Wounded Warrior Project Awards $125,000 to Bring TM to Veterans
Based on its success in alleviating PTSD for USA veterans, The David Lynch Foundation (DLF) has received a $125,000 grant from the (American) Wounded Warrior Project® (WWP) to provide the Transcendental Meditation (TM) technique to veterans who are affected by combat-related post-traumatic stress disorder.
The David Lynch Foundation delivers the easily-learned, evidence-based TM technique to reduce symptoms of PTSD by up to 50 percent as well as markedly reducing anxiety, depression, insomnia, and substance abuse.
“For over ten years, the David Lynch Foundation has provided a critical missing tool for veterans and other at-risk populations to overcome the nightmare of trauma and toxic stress in their lives,” said Bob Roth, executive director at DLF. “The effectiveness of the TM technique has been verified by more than 350 peer-reviewed studies, which have been funded, in part, by more than $30 million in grants from the National Institutes of Health and the Department of Defense.”
Research conducted at Fort Gordon’s Dwight D. Eisenhower Army Medical Center in Georgia, USA found that regular Transcendental Meditation (TM) practice reduces post-traumatic stress disorder symptoms and consequent reliance on medication for service members. The study was funded by a grant from the David Lynch Foundation’s Operation Warrior Wellness.
Seventy-four military service members with documented PTSD or anxiety were sampled for the research. Within one month of practice, nearly 85 percent of meditating service members decreased or ceased psychotropic medication as compared to only 59 percent of controls. In addition, only 10 percent of meditating service members increased medication dosage, as compared to 40 percent of controls. A similar pattern was recorded in the subsequent months.
“Working together with these excellent organizations, we are expanding and strengthening the network of support we can provide to our warriors, free of charge,” said Steve Nardizzi, chief executive office at WWP. “Side by side with WWP, our grant recipients are creating and deploying critically needed, specialized programs and services across the country, ensuring that no warrior falls through the cracks.”
WWP focuses on providing grants to organizations that provide services outside the scope of WWP’s 20 free programs and services. The David Lynch Foundation was awarded a grant because it delivers services that alleviate sleep issues, a funding priority. This was selected by WWP as a result of direct feedback from injured veterans in WWP’s Annual Alumni Survey, in use since 2010. The results help WWP gauge the top issues that injured veterans, their families, and caregivers struggle with as they transition from military to civilian life.
A full manuscript of the study is currently in press in the journal Military Medicine.
PTSD affects not only soldiers traumatized in battle, but can be experienced by anyone subject to trauma. For example, in addition to helping veterans, TM has been found to reduce PTSD for abused women and children and victims of war.

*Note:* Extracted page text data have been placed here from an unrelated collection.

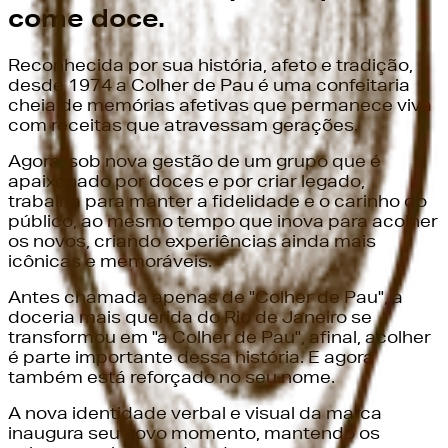
come doce.
Reconhecida por sua história, afeto e tradição,
desde 1974 a Colher de Pau é uma confeitaria
cheia de memórias afetivas que permanece viva
com receitas que atravessam gerações.
Agora, sob nova gestão de um grupo que é
apaixonado por doces e por criar legado,
trabalha para manter a fidelidade e o carinho do
público, ao mesmo tempo que inova para acolher
os novos, criando experiências ainda mais
icônicas e memoráveis.
Antes chamada apenas de "Colher de Pau", a
doceria mais querida do Rio de Janeiro se
transformou em "a Colher de Pau", afinal, acolher
é parte importante dessa história. E agora
também está reforçado no seu nome.
A nova identidade verbal e visual da marca
inaugura seu novo momento, mantendo os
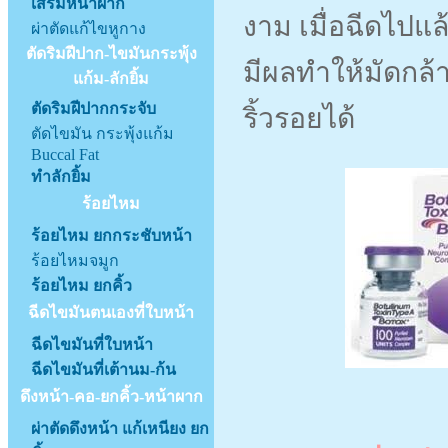
เสริมหน้าผาก
งาม เมื่อฉีดไปแ
ผ่าตัดแก้ไขหูกาง
ตัดริมฝีปาก-ไขมันกระพุ้ง
มีผลทำให้มัดกล้
แก้ม-ลักยิ้ม
ตัดริมฝีปากกระจับ
ริ้วรอยได้
ตัดไขมัน กระพุ้งแก้ม
Buccal Fat
ทำลักยิ้ม
ร้อยไหม
ร้อยไหม ยกกระชับหน้า
ร้อยไหมจมูก
ร้อยไหม ยกคิ้ว
ฉีดไขมันตนเองที่ใบหน้า
ฉีดไขมันที่ใบหน้า
ฉีดไขมันที่เต้านม-ก้น
ดึงหน้า-คอ-ยกคิ้ว-หน้าผาก
ผ่าตัดดึงหน้า แก้เหนียง ยก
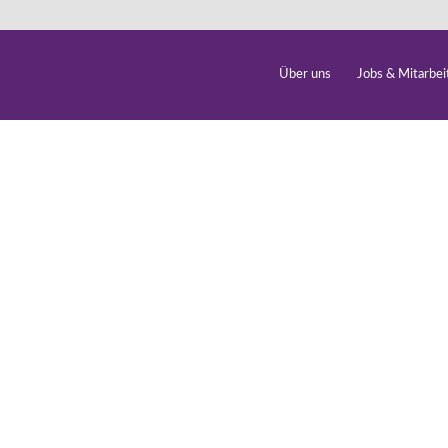
Über uns
Jobs & Mitarbei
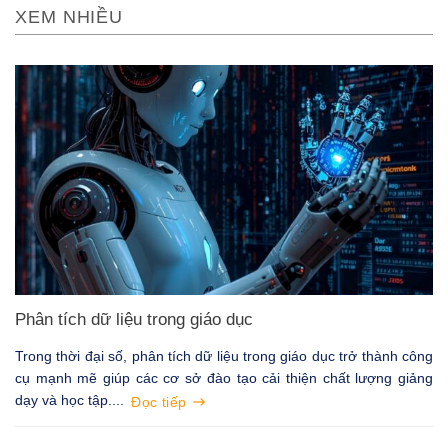
XEM NHIỀU
Phân tích dữ liệu trong giáo dục
Trong thời đại số, phân tích dữ liệu trong giáo dục trở thành công
cụ mạnh mẽ giúp các cơ sở đào tạo cải thiện chất lượng giảng
dạy và học tập....
Đọc tiếp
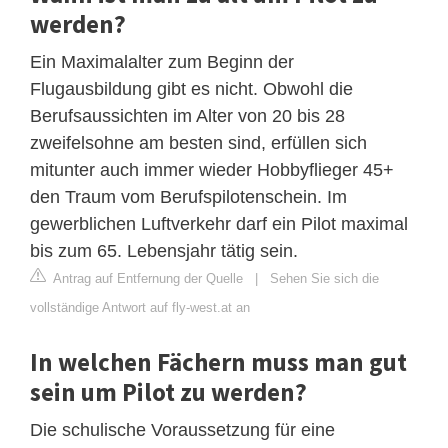
werden?
Ein Maximalalter zum Beginn der
Flugausbildung gibt es nicht. Obwohl die
Berufsaussichten im Alter von 20 bis 28
zweifelsohne am besten sind, erfüllen sich
mitunter auch immer wieder Hobbyflieger 45+
den Traum vom Berufspilotenschein. Im
gewerblichen Luftverkehr darf ein Pilot maximal
bis zum 65. Lebensjahr tätig sein.
Antrag auf Entfernung der Quelle
|
Sehen Sie sich die
vollständige Antwort auf fly-west.at an
In welchen Fächern muss man gut
sein um Pilot zu werden?
Die schulische Voraussetzung für eine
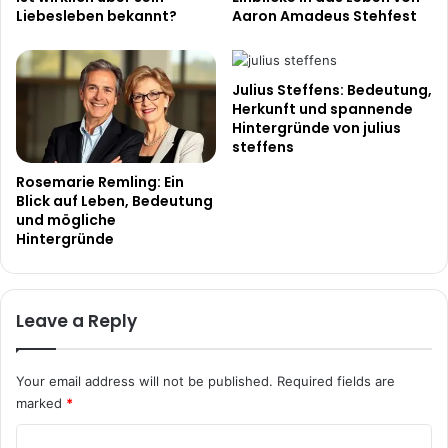
Liebesleben bekannt?
Aaron Amadeus Stehfest
Julius Steffens: Bedeutung,
Herkunft und spannende
Hintergründe von julius
steffens
Rosemarie Remling: Ein
Blick auf Leben, Bedeutung
und mögliche
Hintergründe
Leave a Reply
Your email address will not be published.
Required fields are
marked
*
C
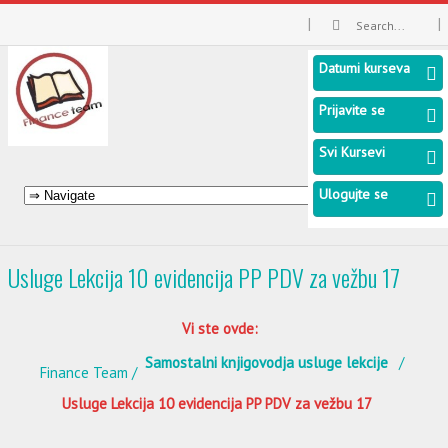
Datumi kurseva
Prijavite se
Svi Kursevi
Ulogujte se
Usluge Lekcija 10 evidencija PP PDV za vežbu 17
Vi ste ovde:
Samostalni knjigovodja usluge lekcije
Finance Team
Usluge Lekcija 10 evidencija PP PDV za vežbu 17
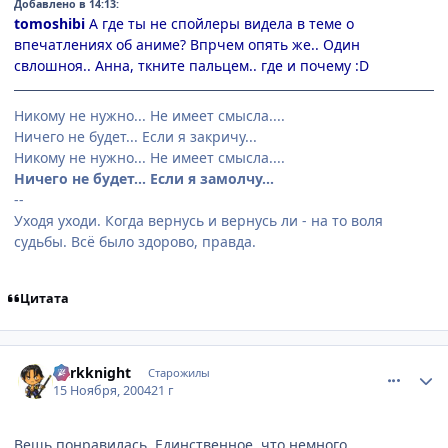
Добавлено в 14:13:
tomoshibi
А где ты не спойлеры видела в теме о
впечатлениях об аниме? Впрчем опять же.. Один
свлошноя.. Анна, ткните пальцем.. где и почему :D
Никому не нужно... Не имеет смысла....
Ничего не будет... Если я закричу...
Никому не нужно... Не имеет смысла....
Ничего не будет... Если я замолчу...
--
Уходя уходи. Когда вернусь и вернусь ли - на то воля
судьбы. Всё было здорово, правда.
Цитата
comment_154660
Статистика автора
darkknight
Старожилы
15 Ноября, 2004
21 г
Вещь понравилась. Единственное, что немного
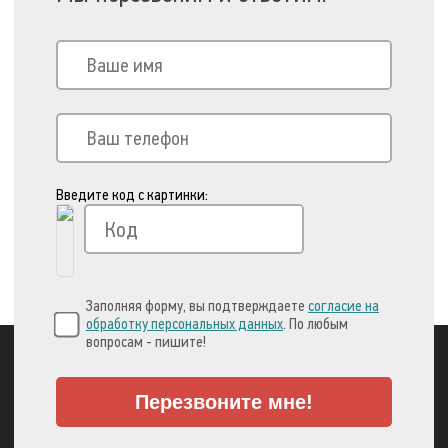
Введите код с картинки:
Заполняя форму, вы подтверждаете
согласие на
обработку персональных данных
. По любым
вопросам - пишите!
Перезвоните мне!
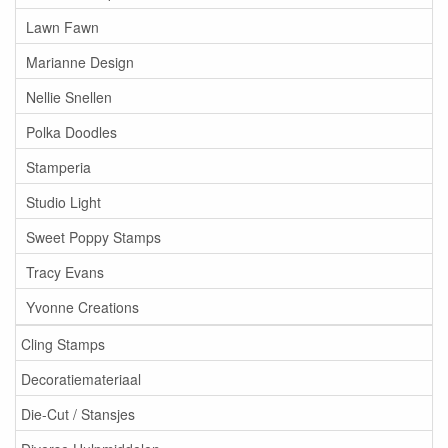
Lawn Fawn
Marianne Design
Nellie Snellen
Polka Doodles
Stamperia
Studio Light
Sweet Poppy Stamps
Tracy Evans
Yvonne Creations
Cling Stamps
Decoratiemateriaal
Die-Cut / Stansjes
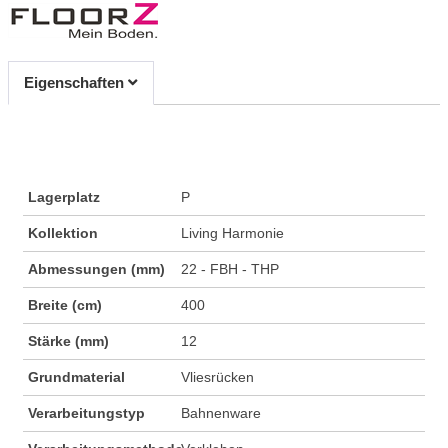
Eigenschaften
Lagerplatz
P
Kollektion
Living Harmonie
Abmessungen (mm)
22 - FBH - THP
Breite (cm)
400
Stärke (mm)
12
Grundmaterial
Vliesrücken
Verarbeitungstyp
Bahnenware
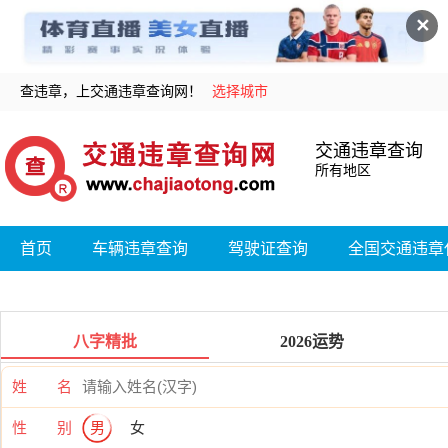
✕
查违章，上交通违章查询网！
选择城市
交通违章查询
所有地区
首页
车辆违章查询
驾驶证查询
全国交通违章
八字精批
2026运势
姓 名
性 别
男
女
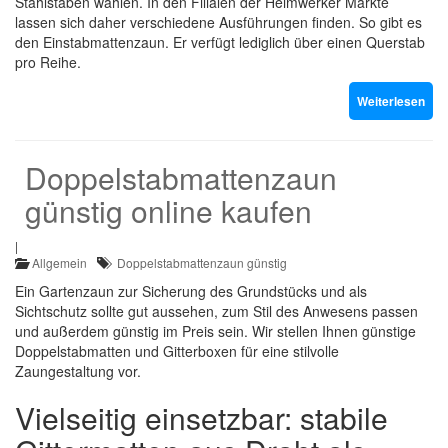
Stahlstäben wählen. In den Filialen der Heimwerker Märkte
lassen sich daher verschiedene Ausführungen finden. So gibt es
den Einstabmattenzaun. Er verfügt lediglich über einen Querstab
pro Reihe.
Weiterlesen
Doppelstabmattenzaun
günstig online kaufen
|
Allgemein
Doppelstabmattenzaun günstig
Ein Gartenzaun zur Sicherung des Grundstücks und als
Sichtschutz sollte gut aussehen, zum Stil des Anwesens passen
und außerdem günstig im Preis sein. Wir stellen Ihnen günstige
Doppelstabmatten und Gitterboxen für eine stilvolle
Zaungestaltung vor.
Vielseitig einsetzbar: stabile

Perhaps our Canadian government would do well to consider Transcendental Meditation for our own “wounded warriors”, including: refugees who are victims of war; women and children subject to family violence; anyone suffering from PTSD. These people could be better able to re-integrate into society and live happier, more productive lives, far less dependent on the government for support.
ABOUT WOUNDED WARRIOR PROJECT
The mission of Wounded Warrior Project® (WWP) is to honor and empower Wounded Warriors. WWP’s purpose is to raise awareness and to enlist the public’s aid for the needs of injured service members, to help injured servicemen and women aid and assist each other, and to provide unique, direct programs and services to meet their needs. WWP is a USA national, nonpartisan organization headquartered in Jacksonville, Florida.